I propped myself up on my elbow to get a better look at him. “You regret it already?”

“No.” His hand came up to cup my face. “That's the problem.”

“Why is that a problem?”

He sighed. “Because this makes everything more complicated.”

“Maybe,” I said. “Or maybe it makes things clearer.”

His thumb brushed across my cheekbone. “How do you figure?”

“Because now we know,” I said. “We know this is real. Whatever happens next, we can't pretend it isn't.”

He pulled me back down against his chest and tightened his arms around me. “I'm scared I'm going to screw this up.”

The vulnerability in his voice nearly undid me. “You won't.”

“You don't know that.”

“I know you're not the person this town says you are,” I said. “I know you care more than you let on. And I know you're trying.”

“Can I tell you something?”

I tensed, not sure where the conversation was headed. “What?”
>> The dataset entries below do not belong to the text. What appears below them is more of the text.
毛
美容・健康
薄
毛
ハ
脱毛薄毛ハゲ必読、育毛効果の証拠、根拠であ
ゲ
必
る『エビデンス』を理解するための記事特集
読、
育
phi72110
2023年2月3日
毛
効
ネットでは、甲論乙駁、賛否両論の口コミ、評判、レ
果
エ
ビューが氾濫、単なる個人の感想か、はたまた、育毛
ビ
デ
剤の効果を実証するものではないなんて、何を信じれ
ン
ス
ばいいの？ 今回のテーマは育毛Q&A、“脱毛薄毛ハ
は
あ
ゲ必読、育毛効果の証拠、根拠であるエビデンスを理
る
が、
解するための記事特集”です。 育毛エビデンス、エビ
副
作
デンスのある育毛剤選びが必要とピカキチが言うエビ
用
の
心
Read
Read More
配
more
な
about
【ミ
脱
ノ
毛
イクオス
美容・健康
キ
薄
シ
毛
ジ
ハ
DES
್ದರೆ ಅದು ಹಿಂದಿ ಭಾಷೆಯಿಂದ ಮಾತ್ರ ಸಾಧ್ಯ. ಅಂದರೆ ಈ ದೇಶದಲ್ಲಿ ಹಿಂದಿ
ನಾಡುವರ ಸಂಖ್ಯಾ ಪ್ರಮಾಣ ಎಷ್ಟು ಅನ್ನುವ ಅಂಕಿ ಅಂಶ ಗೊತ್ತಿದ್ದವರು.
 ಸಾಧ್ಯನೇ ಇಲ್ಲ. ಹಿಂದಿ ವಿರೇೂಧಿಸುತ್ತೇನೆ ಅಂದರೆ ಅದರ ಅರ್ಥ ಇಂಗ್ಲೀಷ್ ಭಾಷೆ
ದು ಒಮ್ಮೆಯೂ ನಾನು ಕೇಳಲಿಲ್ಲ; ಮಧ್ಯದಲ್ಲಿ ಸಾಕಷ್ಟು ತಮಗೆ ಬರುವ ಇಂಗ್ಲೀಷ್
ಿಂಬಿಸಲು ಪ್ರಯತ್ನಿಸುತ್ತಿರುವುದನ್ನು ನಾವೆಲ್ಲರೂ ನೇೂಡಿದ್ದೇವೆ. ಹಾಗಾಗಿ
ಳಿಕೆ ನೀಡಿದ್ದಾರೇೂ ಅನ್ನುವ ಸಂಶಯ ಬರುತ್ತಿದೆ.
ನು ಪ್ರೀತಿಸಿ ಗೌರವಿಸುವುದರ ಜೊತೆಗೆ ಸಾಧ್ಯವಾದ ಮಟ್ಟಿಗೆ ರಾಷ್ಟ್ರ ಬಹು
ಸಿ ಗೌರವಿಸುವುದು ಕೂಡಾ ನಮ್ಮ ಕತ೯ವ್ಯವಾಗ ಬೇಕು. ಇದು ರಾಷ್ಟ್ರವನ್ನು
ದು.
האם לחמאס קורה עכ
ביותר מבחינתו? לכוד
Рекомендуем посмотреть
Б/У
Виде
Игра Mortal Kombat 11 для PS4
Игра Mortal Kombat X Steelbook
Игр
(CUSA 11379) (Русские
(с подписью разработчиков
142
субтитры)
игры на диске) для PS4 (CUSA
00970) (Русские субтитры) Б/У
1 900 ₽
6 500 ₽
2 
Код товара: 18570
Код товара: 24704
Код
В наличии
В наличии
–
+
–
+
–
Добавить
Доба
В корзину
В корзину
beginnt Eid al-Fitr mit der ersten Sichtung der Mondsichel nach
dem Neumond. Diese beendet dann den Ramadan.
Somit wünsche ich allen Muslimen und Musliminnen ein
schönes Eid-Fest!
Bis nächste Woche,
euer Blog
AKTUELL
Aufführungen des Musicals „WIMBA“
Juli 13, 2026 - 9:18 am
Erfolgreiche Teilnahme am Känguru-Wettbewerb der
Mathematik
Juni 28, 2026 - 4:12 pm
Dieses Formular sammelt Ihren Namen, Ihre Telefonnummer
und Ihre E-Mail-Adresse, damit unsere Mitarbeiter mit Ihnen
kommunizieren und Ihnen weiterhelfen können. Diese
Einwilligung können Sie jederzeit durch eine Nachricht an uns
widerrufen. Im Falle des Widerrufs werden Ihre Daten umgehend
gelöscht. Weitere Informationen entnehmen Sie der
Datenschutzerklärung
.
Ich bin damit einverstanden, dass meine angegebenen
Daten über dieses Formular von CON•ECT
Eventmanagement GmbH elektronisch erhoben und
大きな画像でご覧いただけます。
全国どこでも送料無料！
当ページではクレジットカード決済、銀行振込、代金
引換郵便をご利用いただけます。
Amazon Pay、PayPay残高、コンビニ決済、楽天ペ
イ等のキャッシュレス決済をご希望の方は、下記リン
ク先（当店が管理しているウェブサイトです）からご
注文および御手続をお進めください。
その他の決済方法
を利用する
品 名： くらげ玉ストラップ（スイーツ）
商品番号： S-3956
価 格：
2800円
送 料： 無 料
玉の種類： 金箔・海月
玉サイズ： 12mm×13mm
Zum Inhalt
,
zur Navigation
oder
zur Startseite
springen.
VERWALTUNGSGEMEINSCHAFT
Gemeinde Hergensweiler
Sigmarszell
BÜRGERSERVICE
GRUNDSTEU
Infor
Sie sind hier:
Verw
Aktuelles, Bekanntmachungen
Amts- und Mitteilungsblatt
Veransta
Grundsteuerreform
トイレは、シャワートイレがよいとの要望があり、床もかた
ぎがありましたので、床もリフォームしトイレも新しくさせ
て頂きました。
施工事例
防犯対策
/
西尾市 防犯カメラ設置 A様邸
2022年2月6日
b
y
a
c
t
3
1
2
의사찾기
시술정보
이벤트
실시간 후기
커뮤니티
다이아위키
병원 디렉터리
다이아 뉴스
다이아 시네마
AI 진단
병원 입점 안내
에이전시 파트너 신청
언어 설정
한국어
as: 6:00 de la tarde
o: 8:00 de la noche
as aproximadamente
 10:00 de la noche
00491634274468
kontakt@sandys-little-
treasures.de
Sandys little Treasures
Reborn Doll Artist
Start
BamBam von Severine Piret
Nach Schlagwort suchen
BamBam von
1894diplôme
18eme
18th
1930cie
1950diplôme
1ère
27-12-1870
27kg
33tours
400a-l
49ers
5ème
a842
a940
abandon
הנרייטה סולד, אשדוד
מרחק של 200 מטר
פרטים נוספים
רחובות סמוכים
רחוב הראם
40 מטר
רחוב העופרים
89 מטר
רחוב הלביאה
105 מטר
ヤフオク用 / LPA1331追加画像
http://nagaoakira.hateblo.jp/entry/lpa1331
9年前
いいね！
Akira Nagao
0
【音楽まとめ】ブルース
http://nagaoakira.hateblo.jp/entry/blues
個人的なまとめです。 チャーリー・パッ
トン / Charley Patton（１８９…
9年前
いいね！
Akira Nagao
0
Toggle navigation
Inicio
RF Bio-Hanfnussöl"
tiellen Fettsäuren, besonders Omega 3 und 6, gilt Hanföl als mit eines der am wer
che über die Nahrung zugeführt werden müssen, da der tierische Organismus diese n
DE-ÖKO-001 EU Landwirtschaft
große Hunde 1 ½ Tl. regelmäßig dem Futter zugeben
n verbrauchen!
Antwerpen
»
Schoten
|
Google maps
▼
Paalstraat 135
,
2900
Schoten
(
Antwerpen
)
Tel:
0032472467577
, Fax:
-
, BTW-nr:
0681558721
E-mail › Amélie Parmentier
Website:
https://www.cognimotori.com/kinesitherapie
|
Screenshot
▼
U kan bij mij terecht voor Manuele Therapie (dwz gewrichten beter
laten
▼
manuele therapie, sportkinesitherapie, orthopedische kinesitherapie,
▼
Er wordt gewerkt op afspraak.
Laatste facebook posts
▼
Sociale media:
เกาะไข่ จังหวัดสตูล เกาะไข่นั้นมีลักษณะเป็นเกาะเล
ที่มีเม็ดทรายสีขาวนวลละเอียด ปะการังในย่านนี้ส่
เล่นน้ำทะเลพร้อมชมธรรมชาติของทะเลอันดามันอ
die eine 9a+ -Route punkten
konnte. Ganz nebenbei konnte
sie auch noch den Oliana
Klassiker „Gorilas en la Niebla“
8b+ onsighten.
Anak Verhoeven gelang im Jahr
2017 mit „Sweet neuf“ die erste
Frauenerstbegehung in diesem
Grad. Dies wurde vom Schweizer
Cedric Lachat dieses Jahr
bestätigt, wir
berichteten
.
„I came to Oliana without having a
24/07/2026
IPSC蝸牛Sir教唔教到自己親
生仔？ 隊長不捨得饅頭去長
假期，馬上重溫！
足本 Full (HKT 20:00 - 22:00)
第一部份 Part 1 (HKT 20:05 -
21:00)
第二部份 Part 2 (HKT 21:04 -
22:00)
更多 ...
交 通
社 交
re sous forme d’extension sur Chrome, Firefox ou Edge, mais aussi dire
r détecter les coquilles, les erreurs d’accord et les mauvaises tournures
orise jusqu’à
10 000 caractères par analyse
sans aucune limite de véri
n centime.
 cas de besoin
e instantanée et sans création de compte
He squinted and wrinkled his nose. “When I said I’d been in this cabin before, just not with you, I meant I’d been here alone. Not with someone else.”

I bit down on my lip to keep myself from smiling. “So you don’t make a habit of getting snowed in here with women and only one bed?”

His laugh landed low and unguarded. “Only you, Morgan.”

“Thanks for telling me.” I snuggled into him even more.

He was quiet for a long moment. Then his voice came out barely above a whisper. “That marker.”

“What about it?”

“I should've told you sooner.” His voice was strained. “I knew it was wrong the moment I saw it. Knew it was going to cause problems. But I…”

“You what?”

“I froze,” he mumbled. “Because if that marker proves the boundary's wrong, it means my family's been wrong. Maybe for generations. And I didn't know how to handle that.”

I lifted my head to look at him again. His expression was raw and unguarded in a way I'd never seen before.

“You're telling me now,” I said.

“Yeah.”

“Why?”

He met my gaze. “Because you deserve the truth. And because I'm tired of being afraid of it.”

I kissed him again, slower this time. “We'll figure it out.”